Currency Impact on Investment in LATAM
Updated: Mar 27
LATAM economic growth is expected to regain momentum in 2020. Accelerating investment in Brazil, Chile, Mexico and even Peru is expected. Inflation is easing: Chile´s central bank slashed its benchmark interest rate to 1.75% from 2% on October 23rd, its third major rate cut since June; and Brazil’s central bank cut rates for the third time in as many months. Interestingly, Fintech startups are fueling part of this growth with cross-border investments from both outside and within the region. Huawei, Amazon and Stripe represent some of the former, and Alaya and IOVLAbs represent examples of the latter.
What all of these cross-border investments have in common is currency risk. When an investor or firm acquires an interest in a LATAM entity, the investor's home currency is converted to the local currency. Subsequent growth, revenue and dividends are valued in local currency during the investment period. At the end of the investment term, the value is converted back to the investors home currency. If the spot rate has moved adversely during this period, gains can easily be swamped by currency losses. LATAM currencies are particularly vulnerable to this effect - of the top seven most volatile currencies against the USD, five are LATAM (ARS, COP, BRL, and CLP). Here are the historical spot rates of the most common target investment currencies- they exhibit heightened volatility and trending depreciation:
An investment made with USD into Mexico in 2014 (spot rate 14) and redeemed in 2019 five years later (spot rate 19) has a 35% deficit to make up, reducing ROI by an annualized 6.2%. This high volatility creates significant risk that needs to be managed if investment goals are to be realized.
The classical tools for managing foreign exchange risk are forward contracts. These lock in a future conversion rate, eliminating risk. So far, so good...However, the forward rate is based upon differential interest rates (to prevent arbitrage) . This often means the forward rate is often worse than the current spot rate (3-4%/yr for COP, BRL), but sometimes is a few percent in the hedgers favor (CLP). Thus, picking a hedge ratio is an exercise in optimization.
Given the expense of this insurance for some currency pairs, alternatives are sometimes employed. Proxy hedging - the use of a basket of more liquid currency forwards that track the target currency closely -is one common solution. Choosing the basket and the hedge ratios of its components is now done using machine-learning enhanced techniques to avoid the many pitfalls of linear regression.

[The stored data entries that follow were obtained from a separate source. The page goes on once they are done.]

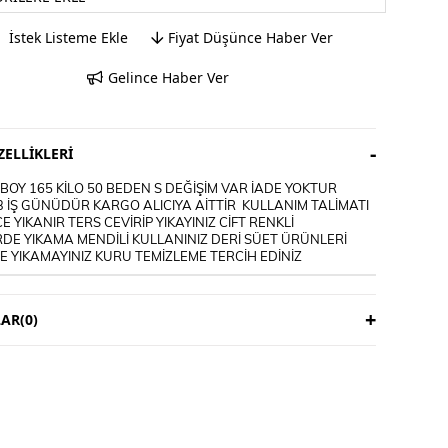
İstek Listeme Ekle
Fiyat Düşünce Haber Ver
Gelince Haber Ver
ELLIKLERI
OY 165 KİLO 50 BEDEN S DEĞİŞİM VAR İADE YOKTUR
3 İŞ GÜNÜDÜR KARGO ALICIYA AİTTİR KULLANIM TALİMATI
E YIKANIR TERS CEVİRİP YIKAYINIZ CİFT RENKLİ
DE YIKAMA MENDİLİ KULLANINIZ DERİ SÜET ÜRÜNLERİ
 YIKAMAYINIZ KURU TEMİZLEME TERCİH EDİNİZ
AR
(0)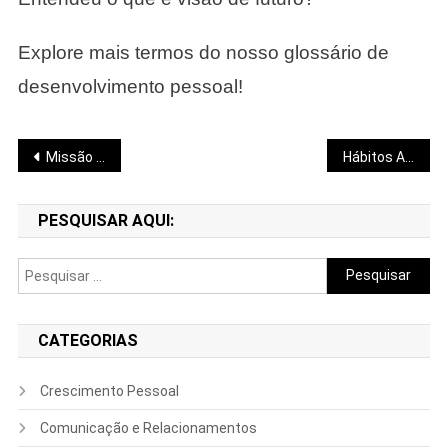
Explore mais termos do nosso glossário de
desenvolvimento pessoal!
Navegação
Missão Pessoal
Hábitos Atômicos
de
PESQUISAR AQUI:
Post
Pesquisar
por:
CATEGORIAS
Crescimento Pessoal
Comunicação e Relacionamentos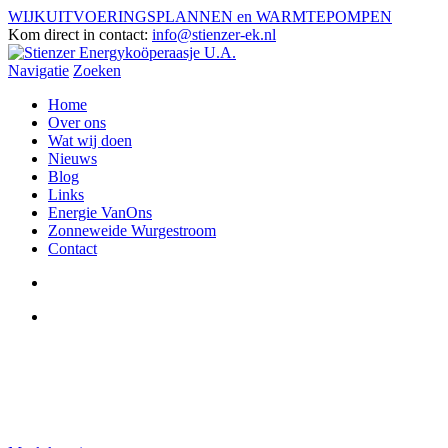
WIJKUITVOERINGSPLANNEN en WARMTEPOMPEN
Kom direct in contact:
info@stienzer-ek.nl
Navigatie
Zoeken
Home
Over ons
Wat wij doen
Nieuws
Blog
Links
Energie VanOns
Zonneweide Wurgestroom
Contact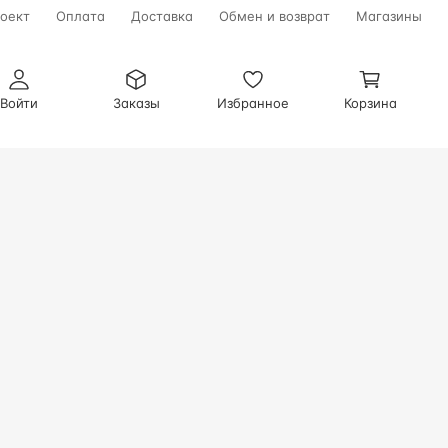
оект
Оплата
Доставка
Обмен и возврат
Магазины
Войти
Заказы
Избранное
Корзина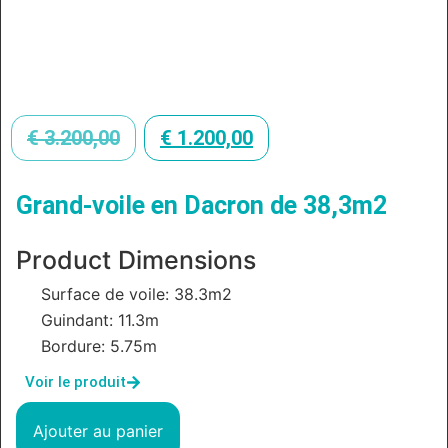
€
3.200,00
€
1.200,00
Grand-voile en Dacron de 38,3m2
Product Dimensions
Surface de voile: 38.3m2
Guindant: 11.3m
Bordure: 5.75m
Voir le produit
Ajouter au panier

Forwards are a safe and assured for managing predictable cash flows (dividends, interest rate payments on debt, corporate earnings). What happens if the cash flows are not at all assured? For example, the Uruguayan firm IOVLabs recently announced the acquisition of Taringa, an Argentine social media platform. Usually, during acquisitions, there is a due diligence period which may last 3-6 months. During that time the UYU/ARS spot may (will!) move significantly, representing a large valuation risk. Forwards are not an alternative for deal-contingent hedging because if the deal unwinds, the hedge must as well; and forward contracts are not able to be cancelled.
Options might be a choice if both currencies are liquid/fungible; not exactly the case here. In situations like this, using a basket of currencies that has been selected to minimize volatility between the two target currencies (buyer and seller) may be an alternative. The buyer exchanges the purchase price into the basket of currencies. At the end of the due diligence period the buyer has a choice- they may convert the basket to the seller's currency and complete the deal; OR if the deal has unwound, they can convert back into their home currency. Conversion optionality over a lengthy and uncertain due diligence period can be achieved. Again, machine learning and constrained optimization techniques may be used to select the minimal volatility basket.
Taking advantage of LATAM's accelerating growth and abating inflation makes sense for investors within and outside of the region. Chile, Columbia and Peru all are expecting GDP growth of nearly 3%, and Bolivia nearing 3.7%. However, currency fluctuations pose one of the larger risks to such cross-border investment.
Fortunately, many tools are available to the investor to manage this risk: forward contracts where reasonable, proxy baskets otherwise. Contingent deal risk - always a challenge - is also manageable without going to the expense of options. Advances in algorithms, machine learning and AI have enhanced the ability of hedgers to manage risk and enjoy safe returns from investing in LATAM.